Create storage classes that map to Ceph pools:

apiVersion: storage.k8s.io/v1
kind: StorageClass
metadata:
  name: ceph-block
  annotations:
    storageclass.kubernetes.io/is-default-class: "true"
provisioner: rbd.csi.ceph.com
parameters:
  clusterID: <your-ceph-fsid>
  pool: kubernetes-block
  csi.storage.k8s.io/provisioner-secret-name: csi-rbd-secret
  csi.storage.k8s.io/provisioner-secret-namespace: ceph-csi
  csi.storage.k8s.io/node-stage-secret-name: csi-rbd-secret
  csi.storage.k8s.io/node-stage-secret-namespace: ceph-csi
reclaimPolicy: Delete
allowVolumeExpansion: true

For production data you want to keep (databases, GitLab repositories), create a second class with reclaimPolicy: Retain:

apiVersion: storage.k8s.io/v1
kind: StorageClass
metadata:
  name: cephfs-production
provisioner: cephfs.csi.ceph.com
parameters:
  clusterID: <your-ceph-fsid>
  fsName: cephfs
  csi.storage.k8s.io/provisioner-secret-name: csi-cephfs-secret
  csi.storage.k8s.io/provisioner-secret-namespace: ceph-csi-cephfs
reclaimPolicy: Retain
allowVolumeExpansion: true

What you end up with

After completing this deployment:

HA control plane -- 3-node etcd cluster with automatic leader election. Lose any single control plane node and the cluster keeps running.
Separated networks -- Pod traffic and Ceph replication never compete for bandwidth.
Dynamic persistent storage -- Any pod can request a PersistentVolumeClaim and get a Ceph RBD volume provisioned automatically.
CIS-hardened Kubernetes -- RKE2's default configuration passes CIS Benchmark checks without manual intervention.
eBPF networking -- Cilium provides fast, observable pod networking with kernel-level packet processing.
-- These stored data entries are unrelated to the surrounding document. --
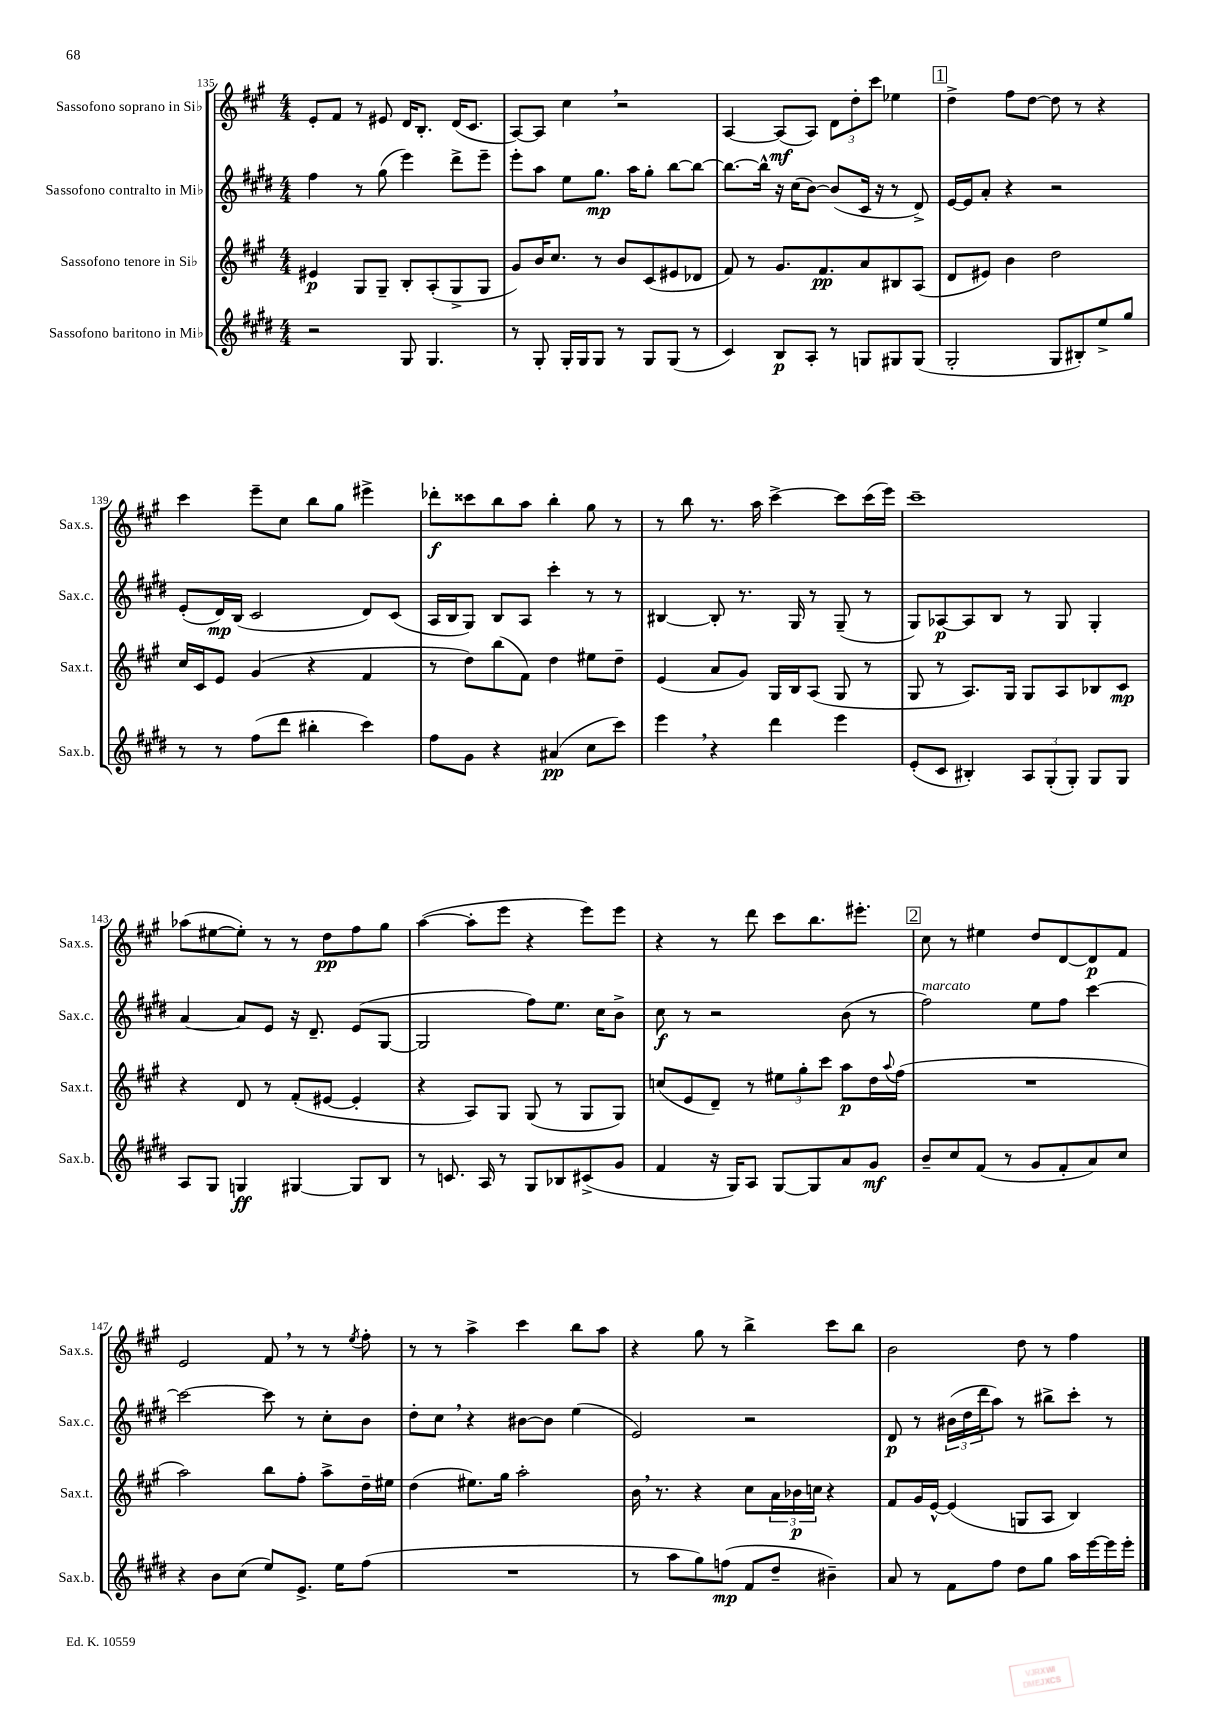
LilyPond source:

<<
\new StaffGroup <<
\new Staff = "s0" \with { instrumentName = "Sassofono soprano in Sib" shortInstrumentName = "Sax.s." } {
    \clef treble \key a \major \numericTimeSignature \time 4/4
    e'8-. fis'8 r8 eis'8 d'16 b8.-. d'16( cis'8. |
    a8~) a8 cis''4 \breathe r2 |
    a4~ a8\mf( a8) \tuplet 3/2 { d'8 d''8-. cis'''8 } ees''4 |
    \mark \markup { \box "1" } d''4-> fis''8 d''8~ d''8 r8 r4 |
    cis'''4 e'''8-- cis''8 b''8 gis''8 eis'''4-> |
    des'''8-.\f cisis'''8 b''8 a''8 b''4-. gis''8 r8 |
    r8 b''8 r8. a''16 cis'''4~-> cis'''8 cis'''16( e'''16) |
    cis'''1-- |
    aes''8( eis''8~ eis''8-.) r8 r8 d''8\pp fis''8 gis''8 |
    a''4~( a''8-. e'''8 r4 e'''8) e'''8 |
    r4 r8 d'''8 cis'''8 b''8. eis'''8.-. |
    \mark \markup { \box "2" } cis''8 r8 eis''4 d''8 d'8~ d'8\p fis'8 |
    e'2 fis'8 \breathe r8 r8 \acciaccatura { e''8 } fis''8-. |
    r8 r8 a''4-> cis'''4 b''8 a''8 |
    r4 gis''8 r8 b''4-> cis'''8 b''8 |
    b'2 d''8 r8 fis''4 \bar "|." |
}
\new Staff = "s1" \with { instrumentName = "Sassofono contralto in Mib" shortInstrumentName = "Sax.c." } {
    \clef treble \key e \major \numericTimeSignature \time 4/4
    fis''4 r8 gis''8( e'''4) dis'''8-> e'''8-- |
    e'''8-. a''8 e''8 gis''8.\mp a''16 gis''8-. b''8~ b''8~ |
    b''8.~ b''16-^ r16 cis''16( b'8~) b'8( cis'16 r16 r8 dis'8->) |
    \mark \markup { \box "1" } e'16~ e'16 a'8-. r4 r2 |
    e'8-.( dis'16\mp) b16( cis'2 dis'8) cis'8( |
    a16 b16 gis8) b8 a8 cis'''4-. r8 r8 |
    bis4~ bis8-. r8. gis16 r8 gis8--( r8 |
    gis8) aes8~\p aes8 b8 r8 gis8 gis4-. |
    a'4~ a'8 e'8 r16 dis'8.-- e'8( gis8~ |
    gis2 fis''8) e''8. cis''16 b'8-> |
    cis''8\f r8 r2 b'8( r8 |
    \mark \markup { \box "2" } fis''2^\markup { \italic "marcato" }) e''8 fis''8 cis'''4~ |
    cis'''2~ cis'''8 r8 cis''8-. b'8 |
    dis''8-. cis''8 \breathe r4 bis'8~ bis'8 e''4( |
    e'2) r2 |
    dis'8\p r8 \tuplet 3/2 { bis'16( dis''16 dis'''16 } a''8) r8 bis''8-> cis'''8-. r8 \bar "|." |
}
\new Staff = "s2" \with { instrumentName = "Sassofono tenore in Sib" shortInstrumentName = "Sax.t." } {
    \clef treble \key a \major \numericTimeSignature \time 4/4
    eis'4\p gis8 gis8-- b8-. a8-.( gis8-> gis8 |
    gis'8) b'16 cis''8. r8 b'8 cis'8( eis'8 des'8 |
    fis'8) r8 gis'8. fis'8.\pp a'8 bis8 a8( |
    \mark \markup { \box "1" } d'8 eis'8) b'4 d''2 |
    cis''16 cis'16 e'8 gis'4( r4 fis'4 |
    r8 d''8) b''8( fis'8) d''4 eis''8 d''8-- |
    e'4( a'8 gis'8) gis16 b16 a8( gis8 r8 |
    gis8 r8 a8.) gis16 gis8 a8 bes8 cis'8\mp |
    r4 d'8 r8 fis'8-.( eis'8~ eis'4-. |
    r4 a8) gis8 gis8( r8 gis8 gis8) |
    c''8( e'8 d'8--) r8 \tuplet 3/2 { eis''8 gis''8-. cis'''8 } a''8\p d''16 \appoggiatura { a''8 } fis''16( |
    \mark \markup { \box "2" } R1 |
    a''2) b''8 fis''8-. a''8-> d''16-- eis''16 |
    d''4( eis''8.) gis''16 a''2-. |
    b'16 \breathe r8. r4 cis''8 \tuplet 3/2 { a'16 bes'16\p c''16 } r4 |
    fis'8 gis'16 e'16~-^ e'4( g8 a8 b4) \bar "|." |
}
\new Staff = "s3" \with { instrumentName = "Sassofono baritono in Mib" shortInstrumentName = "Sax.b." } {
    \clef treble \key e \major \numericTimeSignature \time 4/4
    r2 gis8 gis4. |
    r8 gis8-. gis16-. gis16 gis8 r8 gis8 gis8( r8 |
    cis'4) b8\p a8-. r8 g8 gis8 gis8( |
    \mark \markup { \box "1" } gis2-. gis8 bis8-.) e''8-> gis''8 |
    r8 r8 fis''8( dis'''8 bis''4-. cis'''4) |
    fis''8 gis'8 r4 ais'4\pp( cis''8 cis'''8) |
    e'''4 \breathe r4 dis'''4 e'''4 |
    e'8-.( cis'8 bis4-.) \tuplet 3/2 { a8 gis8-.( gis8-.) } gis8 gis8 |
    a8 gis8 g4\ff gis4~ gis8 b8 |
    r8 c'8. a16 r8 gis8 bes8 cis'8->( gis'8 |
    fis'4 r16 gis16) a8 gis8~ gis8 a'8 gis'8\mf |
    \mark \markup { \box "2" } b'8-- cis''8 fis'8( r8 gis'8 fis'8-. a'8) cis''8 |
    r4 b'8 cis''8( e''8) e'8.-> e''16 fis''8( |
    R1 |
    r8 a''8 gis''8) f''8\mp( fis'8 dis''8-- bis'4--) |
    a'8 r8 fis'8 fis''8 dis''8 gis''8 a''16 e'''16~ e'''16 e'''16-. \bar "|." |
}
>>
>>
\layout { \context { \Score currentBarNumber = #135 } }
This is production infrastructure. It runs databases, CI/CD platforms, identity providers, container registries, and web applications -- all on hardware you own, on networks you control, with storage that replicates across physical disks.

The cloud isn't going anywhere. But neither is the need to run infrastructure on metal you own. This is how you do it properly.